# Record extracts
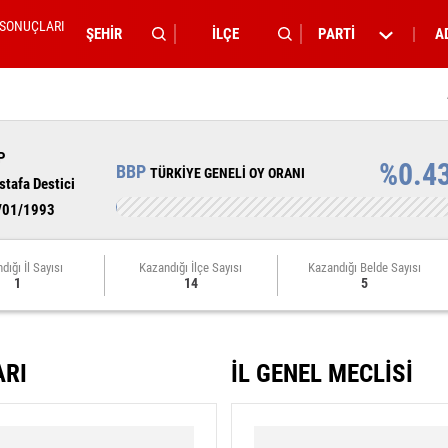
 SONUÇLARI
PARTİ
A
P
%0.4
BBP
TÜRKİYE GENELİ OY ORANI
tafa Destici
/01/1993
dığı İl Sayısı
Kazandığı İlçe Sayısı
Kazandığı Belde Sayısı
1
14
5
ARI
İL GENEL MECLİSİ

# Requirement
Rewrite the text of the listing with every "Kazandığı" changed to "Kaybettiği" and everything else left as is. Leave out the pictures.

# Result of this task
 SONUÇLARI
PARTİ
A
P
%0.4
BBP
TÜRKİYE GENELİ OY ORANI
tafa Destici
/01/1993
dığı İl Sayısı
Kaybettiği İlçe Sayısı
Kaybettiği Belde Sayısı
1
14
5
ARI
İL GENEL MECLİSİ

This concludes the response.